| NT = neurotypical, standard lingo in "aspy" forums. You're probably pretty normal. Expect eye contact and all. On a technical note, it's not clear to me how you KNOW that chef or puppet has solved your system state problem. Now if its limited to doing super basic stuff, ok great, but then you really arent adding enough value to justify the huge cost of these systems. I'd also like to hear what you have to say about "throw software on top of it"... for example, I want all 40 webservers to have the same build revision of our codebase. But I need positive feedback - and a gradual rollout possibly. Eventually run puppet clients really dont tell us this. Oh wait, I mean I want to rollback to the previous deployed version, because it's broken horribly. These practical software deployment issues I find just are not addressed by the system configuration management tools like chef, puppet. And that is why they are so passionate about it, because a million people have told them 'just use chef' and yet chef doesnt solve their problem at all, nor does it solve any fraction of their problem either. |
I'm a fan of both of those systems, because it's easier to express system state with them (and clearer, too), versus using shell scripts or what have you. I'm definitely not advocating using it as a way to deploy software, but it's definitely possible to do so (I'd likely build system packages, throw them in an internal repo, and use yum/apt to ensure software packages are up to date, or at a certain version.)
It's not the only solution, though.

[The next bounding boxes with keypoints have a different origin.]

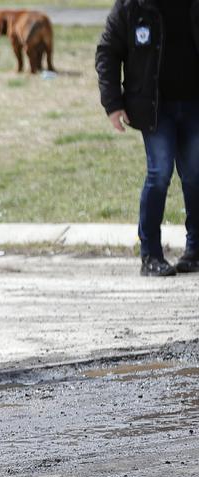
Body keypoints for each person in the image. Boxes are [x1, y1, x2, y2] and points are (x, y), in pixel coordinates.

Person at [95, 0, 199, 276]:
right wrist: (112, 104)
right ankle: (151, 255)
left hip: (194, 106)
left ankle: (195, 251)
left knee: (195, 175)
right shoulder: (132, 6)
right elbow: (107, 51)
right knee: (159, 173)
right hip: (155, 109)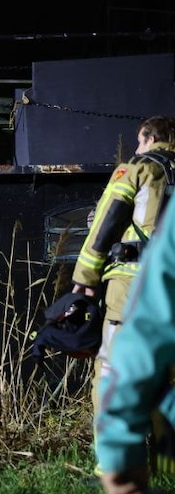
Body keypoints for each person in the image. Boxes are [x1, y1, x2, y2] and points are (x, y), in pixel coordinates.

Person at [72, 115, 175, 469]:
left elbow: (106, 223)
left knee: (112, 370)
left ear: (150, 137)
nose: (135, 148)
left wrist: (85, 276)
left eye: (139, 141)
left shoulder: (136, 170)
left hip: (132, 290)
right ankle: (168, 461)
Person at [94, 190, 175, 494]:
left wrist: (118, 452)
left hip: (123, 288)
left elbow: (145, 335)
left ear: (144, 134)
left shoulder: (136, 171)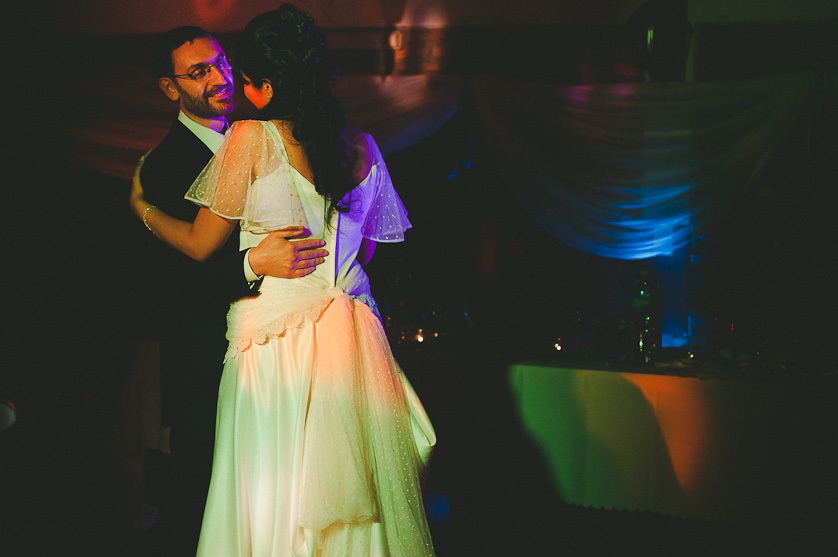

I've worked at shops where there have been exceptional software deployment pipelines that are absolutely not tied to a configuration management system. I'm also not a fan of using Chef or Puppet for doing a git/svn repository checkout of software.
Again, I want to reiterate my point: it's still not about the tools, but about identifying the problem you need to solve and discussing possible solutions to the problem. There's no right answer.